November 29, 2005

Diabetes: the latest wedding wrecker

By Kounteya Sinha/TNN

New Delhi: Sarita Anand (name changed), a research scientist with one of India’s leading pharma companies, hates the word “marriage”. Her wedding was called off by the bridegroom’s family not once but twice (in 2002 and 2004), hours before the wedding ceremony. Her crime: She is Type I Diabetic.
   What’s worse, in both cases Sarita had, in the matrimonial advertisements, clearly mentioned she was a diabetic. Twice bitten, she has now drowned herself in work, spending over 12 hours in the laboratory.
   This is not just a stray incident. Diabetes has started to wreck marriages. In some cases, it is also stalling them. In a shocking trend, both men and women, suffering from it are not finding a partner willing to marry them.
   Nearly 45 such cases have been reported to the Delhi Diabetic Association in the past one year. Sarita is just one of the victims whom The Times of India tracked down.
   Speaking to TOI, Sarita said: “For me, diabetes is just a condition. I live my life like any normal person.

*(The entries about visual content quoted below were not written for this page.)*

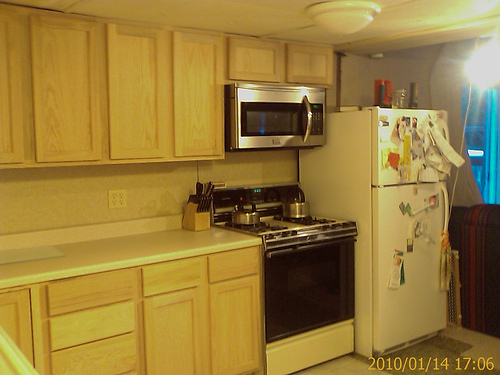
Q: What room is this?
A: Kitchen.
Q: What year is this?
A: 2010.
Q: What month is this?
A: January.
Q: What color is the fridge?
A: White.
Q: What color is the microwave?
A: Silver.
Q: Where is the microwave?
A: Above the stove.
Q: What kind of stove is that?
A: Gas.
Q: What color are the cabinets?
A: Yellow.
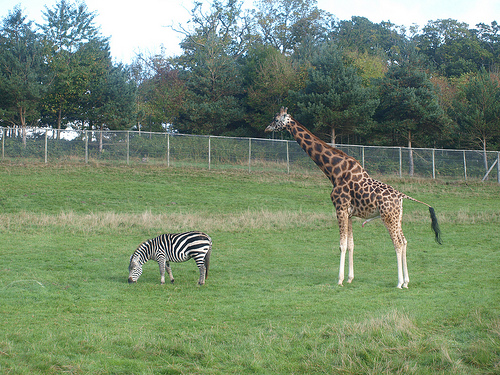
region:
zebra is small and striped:
[117, 215, 238, 295]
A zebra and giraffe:
[79, 163, 256, 320]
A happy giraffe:
[356, 215, 381, 236]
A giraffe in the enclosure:
[101, 72, 468, 222]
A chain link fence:
[102, 115, 237, 172]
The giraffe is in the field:
[264, 83, 489, 318]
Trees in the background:
[46, 41, 266, 111]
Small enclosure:
[57, 103, 496, 334]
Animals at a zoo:
[93, 69, 482, 334]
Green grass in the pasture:
[124, 291, 330, 361]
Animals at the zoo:
[69, 96, 486, 329]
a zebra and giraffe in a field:
[80, 90, 458, 320]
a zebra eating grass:
[92, 222, 236, 288]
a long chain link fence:
[136, 145, 493, 170]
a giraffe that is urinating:
[250, 90, 434, 300]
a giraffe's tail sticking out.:
[382, 182, 458, 255]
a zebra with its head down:
[81, 222, 243, 301]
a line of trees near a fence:
[2, 23, 476, 159]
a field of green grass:
[2, 170, 304, 370]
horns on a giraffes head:
[259, 97, 295, 139]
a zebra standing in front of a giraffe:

But our society thinks it is an infectious disease that could pass on to the next generation. I get nightmares when I think of what my parents went through.”
   In another case, TOI met Amit Saran (name changed), who spent lakhs on his daughter Preeti’s wedding in 2003. A year later, Preeti was diagnosed with Type I Diabetes. After months of verbal abuse, her in-laws sent her back to her father. Just a week ago, after learning that she was pregnant, Preeti’s husband decided to take her back with him.
   Sunit Batla, father of 24-year-old Vineet, faced a different kind of music. Because Vineet was diabetic, more than 11 women refused to get married to him. Sunit then went looking for a diabetic woman in Haryana for his son. Today, Vineet is happily married to Neeru. “It helps that both of us are diabetic. We understand each other’s problems.”
   Dr A K Jhingan, Delhi Diabetic Association president, says: “A large number of Type 1 Diabetics are facing matrimonial problems. This trend is becoming acute, especially because people don’t know about the disease and what it really is. We recently conducted a study to assess the magnitude of matrimonial problems faced by these people and how the prevailing social perceptions make their life miserable. Over 40 Type 1 Diabetic women, aged between 19 and 31, were interviewed. We found that only 7.5% are happily married as compared to 92.5% who faced matrimonial problems.”
   Health minister A Ramadoss told TOI: “India is home to around 40 million diabetics, the largest number in any one country. That’s why it is called the diabetic capital of the world. Nearly 12.5% of India’s urban population is diabetic while the number is over 4% in rural India.”

DAILY SHOTS NEEDED

Type 1 Diabetes is the second most common chronic disease in children after asthma. Those who suffer from it experience frequent urination, unusual thirst, especially for sweet drinks, extreme hunger, sudden, sometimes dramatic, weight loss, weakness, fatigue, blurred vision, irritability, nausea and vomiting.
   It is an auto-immune disease in which the immune system attacks the beta cells in the pancreas that make insulin. Thus, the pancreas does not make insulin, a hormone which helps turn blood sugar (glucose) into energy. The cells become starved of energy and there is an excess of glucose in the blood. People with Type 1 Diabetes must have daily injections of insulin to survive.